═════ Data to use

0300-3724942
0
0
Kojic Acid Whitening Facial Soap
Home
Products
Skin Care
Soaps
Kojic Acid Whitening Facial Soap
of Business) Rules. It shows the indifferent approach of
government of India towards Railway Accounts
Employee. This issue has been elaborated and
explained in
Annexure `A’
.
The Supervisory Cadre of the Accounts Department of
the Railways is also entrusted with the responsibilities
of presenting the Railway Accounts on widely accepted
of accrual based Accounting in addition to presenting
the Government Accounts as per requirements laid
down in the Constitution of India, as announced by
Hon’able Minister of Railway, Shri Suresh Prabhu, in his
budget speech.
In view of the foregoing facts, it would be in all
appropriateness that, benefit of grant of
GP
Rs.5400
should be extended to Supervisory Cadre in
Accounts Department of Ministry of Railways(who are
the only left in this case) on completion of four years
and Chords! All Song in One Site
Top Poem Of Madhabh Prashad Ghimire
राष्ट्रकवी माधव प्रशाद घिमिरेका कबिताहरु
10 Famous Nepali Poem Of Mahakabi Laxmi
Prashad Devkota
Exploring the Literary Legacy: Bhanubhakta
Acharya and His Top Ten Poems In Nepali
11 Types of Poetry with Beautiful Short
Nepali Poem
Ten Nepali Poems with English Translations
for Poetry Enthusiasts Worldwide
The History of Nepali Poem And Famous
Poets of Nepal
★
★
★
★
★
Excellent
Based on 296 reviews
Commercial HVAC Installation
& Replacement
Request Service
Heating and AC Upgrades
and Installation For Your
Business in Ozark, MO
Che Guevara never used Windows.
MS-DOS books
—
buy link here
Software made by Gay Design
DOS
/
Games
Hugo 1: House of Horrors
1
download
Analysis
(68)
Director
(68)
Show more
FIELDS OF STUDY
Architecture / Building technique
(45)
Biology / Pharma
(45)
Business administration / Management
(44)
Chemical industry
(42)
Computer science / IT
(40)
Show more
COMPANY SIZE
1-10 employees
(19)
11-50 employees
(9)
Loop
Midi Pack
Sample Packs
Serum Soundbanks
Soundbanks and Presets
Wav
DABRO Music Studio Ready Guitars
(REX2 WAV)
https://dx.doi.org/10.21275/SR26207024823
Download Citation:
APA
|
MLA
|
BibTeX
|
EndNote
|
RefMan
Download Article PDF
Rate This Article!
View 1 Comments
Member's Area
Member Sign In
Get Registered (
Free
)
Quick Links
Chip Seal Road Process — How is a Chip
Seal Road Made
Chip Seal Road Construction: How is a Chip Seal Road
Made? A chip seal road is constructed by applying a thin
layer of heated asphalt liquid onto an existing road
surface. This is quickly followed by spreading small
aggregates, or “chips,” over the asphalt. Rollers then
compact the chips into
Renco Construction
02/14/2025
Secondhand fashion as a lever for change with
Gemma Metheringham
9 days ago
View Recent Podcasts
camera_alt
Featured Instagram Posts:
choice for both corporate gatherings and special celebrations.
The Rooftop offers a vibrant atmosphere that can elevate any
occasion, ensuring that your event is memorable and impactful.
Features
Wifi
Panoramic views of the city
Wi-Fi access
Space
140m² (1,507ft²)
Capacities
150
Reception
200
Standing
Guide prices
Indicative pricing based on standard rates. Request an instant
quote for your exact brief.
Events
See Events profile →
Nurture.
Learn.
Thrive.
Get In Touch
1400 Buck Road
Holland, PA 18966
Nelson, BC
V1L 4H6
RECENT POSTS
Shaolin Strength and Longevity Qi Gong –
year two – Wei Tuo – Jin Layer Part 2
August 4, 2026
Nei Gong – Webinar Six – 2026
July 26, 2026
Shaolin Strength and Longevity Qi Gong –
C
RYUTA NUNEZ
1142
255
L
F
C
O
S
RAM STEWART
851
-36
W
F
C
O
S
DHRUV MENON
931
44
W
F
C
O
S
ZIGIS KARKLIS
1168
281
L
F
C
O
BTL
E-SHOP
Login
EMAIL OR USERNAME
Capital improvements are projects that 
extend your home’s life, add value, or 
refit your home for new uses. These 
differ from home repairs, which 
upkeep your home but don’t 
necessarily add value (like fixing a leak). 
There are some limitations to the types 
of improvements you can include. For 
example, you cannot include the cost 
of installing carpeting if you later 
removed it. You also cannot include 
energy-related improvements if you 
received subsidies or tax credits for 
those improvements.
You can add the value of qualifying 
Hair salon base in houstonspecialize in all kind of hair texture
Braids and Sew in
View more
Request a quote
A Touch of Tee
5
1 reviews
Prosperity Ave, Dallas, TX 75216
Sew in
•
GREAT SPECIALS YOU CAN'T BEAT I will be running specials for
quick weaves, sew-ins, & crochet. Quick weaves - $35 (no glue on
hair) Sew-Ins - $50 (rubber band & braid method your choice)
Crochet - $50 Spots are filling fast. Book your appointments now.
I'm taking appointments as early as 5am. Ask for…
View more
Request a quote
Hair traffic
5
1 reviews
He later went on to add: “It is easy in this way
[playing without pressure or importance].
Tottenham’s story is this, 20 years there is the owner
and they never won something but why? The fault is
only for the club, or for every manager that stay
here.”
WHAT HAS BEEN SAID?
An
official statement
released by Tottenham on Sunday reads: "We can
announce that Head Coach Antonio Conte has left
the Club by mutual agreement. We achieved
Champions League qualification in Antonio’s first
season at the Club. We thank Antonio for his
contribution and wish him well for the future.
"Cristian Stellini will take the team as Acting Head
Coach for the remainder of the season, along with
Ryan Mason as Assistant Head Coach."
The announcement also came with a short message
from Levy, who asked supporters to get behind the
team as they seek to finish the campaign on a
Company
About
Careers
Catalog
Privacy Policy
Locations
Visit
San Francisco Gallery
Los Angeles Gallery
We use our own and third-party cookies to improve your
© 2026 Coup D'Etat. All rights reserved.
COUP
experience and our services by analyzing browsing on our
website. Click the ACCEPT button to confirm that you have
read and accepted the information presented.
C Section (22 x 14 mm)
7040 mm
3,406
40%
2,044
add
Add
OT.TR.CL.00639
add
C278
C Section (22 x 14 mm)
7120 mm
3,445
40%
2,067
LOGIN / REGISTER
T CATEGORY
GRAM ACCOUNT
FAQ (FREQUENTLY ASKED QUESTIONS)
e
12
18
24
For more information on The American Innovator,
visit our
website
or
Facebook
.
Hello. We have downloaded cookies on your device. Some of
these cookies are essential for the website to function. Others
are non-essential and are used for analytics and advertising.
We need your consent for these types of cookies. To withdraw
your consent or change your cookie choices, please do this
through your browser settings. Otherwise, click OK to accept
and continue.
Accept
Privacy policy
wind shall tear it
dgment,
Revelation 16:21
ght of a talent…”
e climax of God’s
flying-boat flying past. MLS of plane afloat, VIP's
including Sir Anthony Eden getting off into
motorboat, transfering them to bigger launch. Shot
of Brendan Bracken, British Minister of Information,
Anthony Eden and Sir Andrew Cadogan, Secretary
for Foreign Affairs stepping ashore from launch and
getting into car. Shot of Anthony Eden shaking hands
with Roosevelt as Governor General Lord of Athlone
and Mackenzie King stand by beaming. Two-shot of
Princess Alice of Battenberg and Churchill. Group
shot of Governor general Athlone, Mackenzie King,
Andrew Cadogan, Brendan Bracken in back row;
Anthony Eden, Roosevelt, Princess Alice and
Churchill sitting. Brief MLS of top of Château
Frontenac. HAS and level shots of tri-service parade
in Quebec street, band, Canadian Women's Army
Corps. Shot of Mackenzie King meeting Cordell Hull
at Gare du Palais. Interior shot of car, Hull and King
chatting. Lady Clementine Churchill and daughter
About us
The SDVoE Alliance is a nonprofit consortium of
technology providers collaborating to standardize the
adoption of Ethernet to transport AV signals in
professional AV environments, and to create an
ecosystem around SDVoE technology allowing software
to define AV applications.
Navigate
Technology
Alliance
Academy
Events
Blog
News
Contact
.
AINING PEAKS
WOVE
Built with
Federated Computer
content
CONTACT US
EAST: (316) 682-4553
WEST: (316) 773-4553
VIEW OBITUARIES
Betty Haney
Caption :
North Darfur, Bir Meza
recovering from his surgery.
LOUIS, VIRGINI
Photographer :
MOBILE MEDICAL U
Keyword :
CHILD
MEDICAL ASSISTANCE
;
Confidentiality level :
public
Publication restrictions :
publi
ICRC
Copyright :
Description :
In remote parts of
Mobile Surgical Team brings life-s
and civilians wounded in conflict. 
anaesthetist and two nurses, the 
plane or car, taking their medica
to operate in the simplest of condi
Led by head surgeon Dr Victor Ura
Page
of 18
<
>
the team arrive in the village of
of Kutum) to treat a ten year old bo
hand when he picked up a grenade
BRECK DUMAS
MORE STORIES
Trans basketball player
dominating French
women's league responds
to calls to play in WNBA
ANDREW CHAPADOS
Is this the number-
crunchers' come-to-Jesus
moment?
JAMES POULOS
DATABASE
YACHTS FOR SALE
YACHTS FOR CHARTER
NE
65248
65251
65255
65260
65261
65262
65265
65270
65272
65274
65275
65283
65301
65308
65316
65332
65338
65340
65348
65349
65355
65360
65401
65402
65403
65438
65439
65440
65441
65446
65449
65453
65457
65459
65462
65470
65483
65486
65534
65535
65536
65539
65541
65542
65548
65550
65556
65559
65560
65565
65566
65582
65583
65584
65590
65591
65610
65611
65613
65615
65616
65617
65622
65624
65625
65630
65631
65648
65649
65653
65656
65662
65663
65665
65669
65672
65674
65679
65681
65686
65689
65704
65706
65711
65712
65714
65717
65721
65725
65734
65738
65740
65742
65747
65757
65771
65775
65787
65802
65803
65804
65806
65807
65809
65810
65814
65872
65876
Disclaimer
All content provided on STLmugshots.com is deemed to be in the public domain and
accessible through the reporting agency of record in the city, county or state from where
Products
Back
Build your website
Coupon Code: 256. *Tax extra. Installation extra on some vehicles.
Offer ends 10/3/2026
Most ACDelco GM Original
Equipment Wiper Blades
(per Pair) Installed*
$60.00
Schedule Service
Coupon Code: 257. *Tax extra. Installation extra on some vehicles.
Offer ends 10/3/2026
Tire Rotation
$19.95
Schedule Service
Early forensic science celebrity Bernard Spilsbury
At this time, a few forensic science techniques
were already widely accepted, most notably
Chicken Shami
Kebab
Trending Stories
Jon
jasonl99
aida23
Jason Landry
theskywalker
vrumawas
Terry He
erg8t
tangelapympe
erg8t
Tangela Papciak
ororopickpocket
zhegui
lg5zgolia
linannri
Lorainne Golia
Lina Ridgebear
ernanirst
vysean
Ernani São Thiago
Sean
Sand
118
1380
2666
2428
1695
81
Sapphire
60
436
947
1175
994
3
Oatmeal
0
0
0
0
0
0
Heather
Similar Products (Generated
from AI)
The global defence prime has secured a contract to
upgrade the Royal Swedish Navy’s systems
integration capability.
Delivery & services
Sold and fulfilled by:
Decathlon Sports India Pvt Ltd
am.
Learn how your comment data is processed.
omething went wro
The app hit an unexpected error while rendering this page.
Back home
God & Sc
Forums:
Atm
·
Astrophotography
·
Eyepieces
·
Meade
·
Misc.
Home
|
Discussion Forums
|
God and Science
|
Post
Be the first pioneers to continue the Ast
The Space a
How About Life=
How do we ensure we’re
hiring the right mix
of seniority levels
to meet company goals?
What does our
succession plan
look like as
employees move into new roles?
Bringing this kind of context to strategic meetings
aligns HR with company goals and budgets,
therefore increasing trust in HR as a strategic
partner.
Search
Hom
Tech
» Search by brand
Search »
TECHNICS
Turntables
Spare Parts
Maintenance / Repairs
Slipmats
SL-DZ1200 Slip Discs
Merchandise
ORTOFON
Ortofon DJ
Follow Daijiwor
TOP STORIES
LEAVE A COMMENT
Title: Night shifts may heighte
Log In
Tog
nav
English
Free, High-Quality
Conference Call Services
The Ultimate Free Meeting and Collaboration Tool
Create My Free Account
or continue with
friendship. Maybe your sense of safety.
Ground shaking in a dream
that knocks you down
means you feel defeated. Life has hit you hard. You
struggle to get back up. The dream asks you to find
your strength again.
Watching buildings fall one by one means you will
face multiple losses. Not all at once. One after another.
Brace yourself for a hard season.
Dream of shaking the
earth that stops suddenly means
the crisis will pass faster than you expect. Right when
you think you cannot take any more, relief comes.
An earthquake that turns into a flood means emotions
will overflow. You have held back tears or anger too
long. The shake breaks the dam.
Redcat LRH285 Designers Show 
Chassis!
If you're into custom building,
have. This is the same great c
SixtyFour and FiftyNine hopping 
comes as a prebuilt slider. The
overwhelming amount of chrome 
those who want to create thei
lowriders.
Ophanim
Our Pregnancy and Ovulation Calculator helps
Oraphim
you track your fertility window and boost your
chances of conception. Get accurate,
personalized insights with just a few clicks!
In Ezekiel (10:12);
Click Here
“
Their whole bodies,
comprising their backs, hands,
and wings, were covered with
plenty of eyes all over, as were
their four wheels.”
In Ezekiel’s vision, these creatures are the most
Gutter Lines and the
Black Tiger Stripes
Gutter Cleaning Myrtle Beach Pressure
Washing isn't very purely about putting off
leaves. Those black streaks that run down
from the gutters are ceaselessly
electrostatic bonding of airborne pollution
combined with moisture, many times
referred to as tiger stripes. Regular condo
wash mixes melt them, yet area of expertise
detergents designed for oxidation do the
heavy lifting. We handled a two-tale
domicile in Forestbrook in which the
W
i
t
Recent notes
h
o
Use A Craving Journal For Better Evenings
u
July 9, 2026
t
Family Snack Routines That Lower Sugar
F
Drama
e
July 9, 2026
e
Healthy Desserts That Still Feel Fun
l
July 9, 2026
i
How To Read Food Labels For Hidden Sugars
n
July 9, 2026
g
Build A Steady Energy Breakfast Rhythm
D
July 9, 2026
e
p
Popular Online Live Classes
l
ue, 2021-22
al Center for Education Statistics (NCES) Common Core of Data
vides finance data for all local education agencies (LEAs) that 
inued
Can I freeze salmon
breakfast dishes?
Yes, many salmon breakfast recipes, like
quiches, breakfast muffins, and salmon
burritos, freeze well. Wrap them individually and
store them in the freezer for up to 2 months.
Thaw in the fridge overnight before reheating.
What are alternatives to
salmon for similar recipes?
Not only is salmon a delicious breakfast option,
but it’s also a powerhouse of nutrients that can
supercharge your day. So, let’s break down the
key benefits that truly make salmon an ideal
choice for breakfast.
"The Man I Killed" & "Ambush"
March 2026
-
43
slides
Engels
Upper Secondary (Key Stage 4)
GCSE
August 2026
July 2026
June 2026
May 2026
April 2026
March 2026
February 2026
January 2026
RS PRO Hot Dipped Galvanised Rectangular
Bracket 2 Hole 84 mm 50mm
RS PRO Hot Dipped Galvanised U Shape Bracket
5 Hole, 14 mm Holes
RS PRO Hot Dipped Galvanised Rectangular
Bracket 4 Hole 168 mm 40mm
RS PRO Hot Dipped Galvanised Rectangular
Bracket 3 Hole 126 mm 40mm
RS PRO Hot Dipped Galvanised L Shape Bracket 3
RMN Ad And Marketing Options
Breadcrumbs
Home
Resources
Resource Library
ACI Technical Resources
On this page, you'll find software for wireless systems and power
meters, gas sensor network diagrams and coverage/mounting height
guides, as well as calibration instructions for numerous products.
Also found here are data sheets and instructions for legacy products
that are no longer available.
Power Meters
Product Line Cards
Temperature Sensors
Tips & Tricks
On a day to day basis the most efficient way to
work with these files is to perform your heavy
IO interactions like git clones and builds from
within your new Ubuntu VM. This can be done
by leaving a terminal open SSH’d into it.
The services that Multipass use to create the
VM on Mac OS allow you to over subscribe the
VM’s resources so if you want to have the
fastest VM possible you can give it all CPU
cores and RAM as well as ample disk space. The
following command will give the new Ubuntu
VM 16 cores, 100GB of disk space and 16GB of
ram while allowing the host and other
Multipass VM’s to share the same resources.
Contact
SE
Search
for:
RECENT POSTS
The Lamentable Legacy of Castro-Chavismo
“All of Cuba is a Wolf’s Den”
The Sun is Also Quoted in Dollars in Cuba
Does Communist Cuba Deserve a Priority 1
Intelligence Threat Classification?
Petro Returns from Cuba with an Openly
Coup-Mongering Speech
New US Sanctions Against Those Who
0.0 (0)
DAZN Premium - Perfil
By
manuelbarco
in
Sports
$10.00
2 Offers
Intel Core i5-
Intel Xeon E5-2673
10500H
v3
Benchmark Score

══════════

- [Work request] Please give the lines from the start of the entries through the line containing "explained in" as a numbered list, with blank lines left out.

- [Exercise output]
1. 0300-3724942
2. 0
3. 0
4. Kojic Acid Whitening Facial Soap
5. Home
6. Products
7. Skin Care
8. Soaps
9. Kojic Acid Whitening Facial Soap
10. of Business) Rules. It shows the indifferent approach of
11. government of India towards Railway Accounts
12. Employee. This issue has been elaborated and
13. explained in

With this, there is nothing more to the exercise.